When based on a standard, especially those as stringent as FIPS 140-2, you have to go through the following processes (which are time consuming and expensive):

  • Design
  • Testing
  • Certification

If you take a look at the NIST Implementation Guide for FIPS PUB 140-2, along with the other documents, you can search for the Level 4 implementation which detail that this is designed to be tamper-proof.

It is considered "overkill" for most businesses and even personal use because it protects against "drilling, milling, cutting, burning, melting, grinding or dissolving the epoxy or potting material, in order to gain access to the underlying circuitry." It is also meant to protect against environmental factors. This is your doomsday USB standard, where you under no circumstances can lose or leak the data.

It is a very aggressive set of requirements that is very likely not very economical if you intend to sell it to a consumer, for the same reason a crash-proof car is feasible, but your average person is not willing to pay the price or deal with the complexities involved.

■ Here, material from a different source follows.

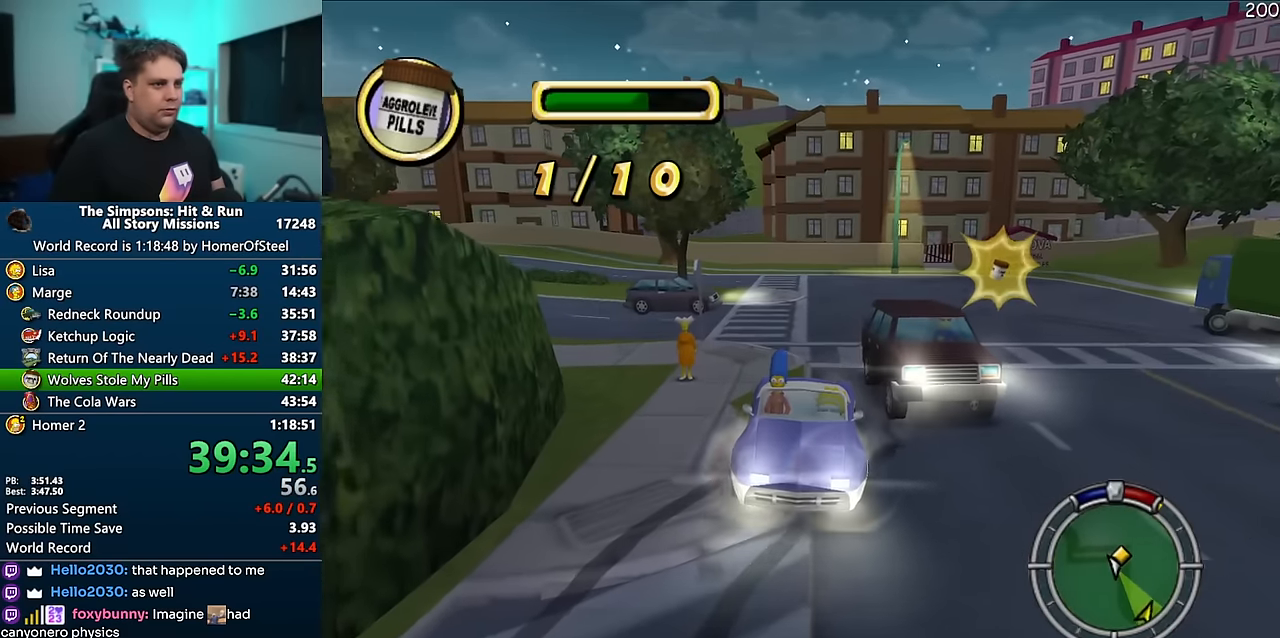
{"buttons": [], "left_stick": "left", "right_stick": "down", "events": [[183, "left_stick", "left"]]}
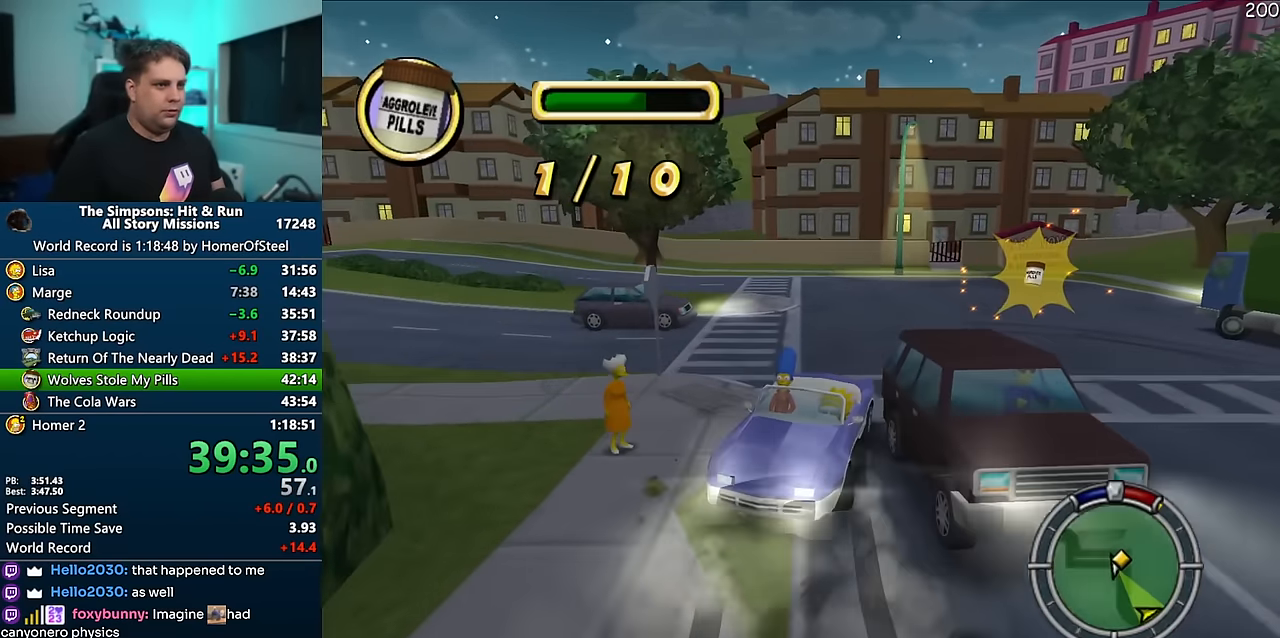
{"buttons": [], "left_stick": "center", "right_stick": "down", "events": [[33, "left_stick", "center"]]}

This explains why government entities can have this kind of technology:

  • They are not a profit seeking entity, technically.
  • They are not restricted by the requirements of making a product marketable, they are their own customer (and other governments, too).
  • They have schools, renowned labs, and dedicated facilities at their beck and call to build "cool" things in the name of safety, public service, defense, or what have you.

Bear in mind that building cryptographic devices, especially at the hardware level, is not a fool's errand.


Yes there is Level 4 devices available today on the market - following PCI Crypto Express card which is FIPS 140-2 Level 4 certified, from IBM is available for purchase - for most countries and enterprises - and works with x86, Power and of course z Systems.


  • IBM4767 are not yet certified FIPS 140-2 Level 4 : "The certification process for the IBM 4767 Cryptographic Coprocessor Security Module has begun for Level 4" Nov 2, 2017 at 20:37
  • How about now? Is the IBM4767 Certified FIPS 140-2 Level 4?
    – Gal Bracha
    Dec 26, 2017 at 13:55
  • It is certified....Certificate No. 3164 ...you need to understand that in order to get certification process started, the product needs to be generally available(GA) then submit paper works...as you can guess it takes many months/years to complete validation process. Every time IBM introduces new version of CryptoExpress card(s) the process begin new again...so if you see a new CEX card introduced in the market, it will take some time to get FIPS validated. If you like to get some HW that are already certified when this happens, look for one generation prior HW.
    – A.Kim
    Aug 22, 2018 at 21:25

is FIPS level 3 safe from the government anyone trying to hack into it?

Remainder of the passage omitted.